== About this exercise ==
Write out the whole listing exactly; no images belong in it.

== Source records ==
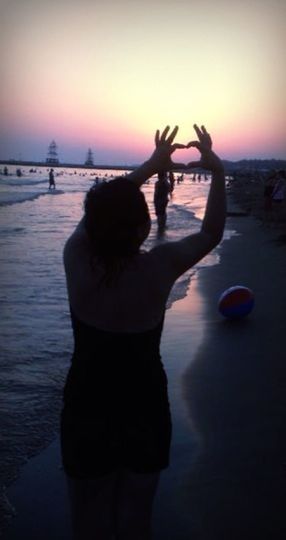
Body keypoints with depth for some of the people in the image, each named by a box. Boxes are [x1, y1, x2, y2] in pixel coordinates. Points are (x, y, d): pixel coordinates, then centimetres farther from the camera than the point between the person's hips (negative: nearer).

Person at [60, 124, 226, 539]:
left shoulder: (76, 260, -18)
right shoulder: (160, 267, -21)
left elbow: (101, 210, 0)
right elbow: (211, 233, -3)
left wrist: (150, 167, 7)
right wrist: (217, 172, 1)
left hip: (87, 410, 1)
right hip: (144, 409, 0)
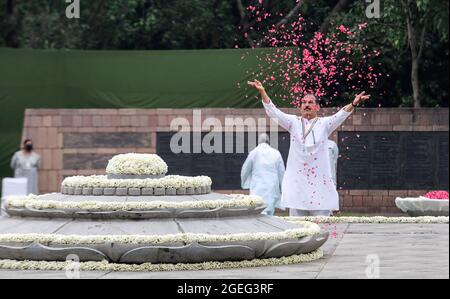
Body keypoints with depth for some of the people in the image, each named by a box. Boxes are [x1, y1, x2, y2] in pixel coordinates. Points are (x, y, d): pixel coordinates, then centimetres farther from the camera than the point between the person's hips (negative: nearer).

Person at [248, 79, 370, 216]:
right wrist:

== Answer to the exercise ==
Body keypoints with depth for some of the people in the image, each named by a box. Boxes are [x1, y1, x2, y2] in pixel coordinates. Points are (x, y, d): pixel coordinates, then centimetres farther from the camera than the point between the person's hips (negative: nearer).

Person at [60, 124, 226, 539]:
left shoulder: (76, 260, -18)
right shoulder: (160, 267, -21)
left elbow: (101, 210, 0)
right elbow: (211, 233, -3)
left wrist: (150, 167, 7)
right wrist: (217, 172, 1)
left hip: (87, 410, 1)
right hip: (144, 409, 0)
Body keypoints with depth for some of the people in the image, each named by a box. Boxes are [x1, y1, x2, y2] in pixel coordinates. Points are (x, y, d): pixel coordinates, then centimetres farther from the camera than the point between the person's hips (negative: nearer).

Person at [248, 79, 370, 216]:
right wrist:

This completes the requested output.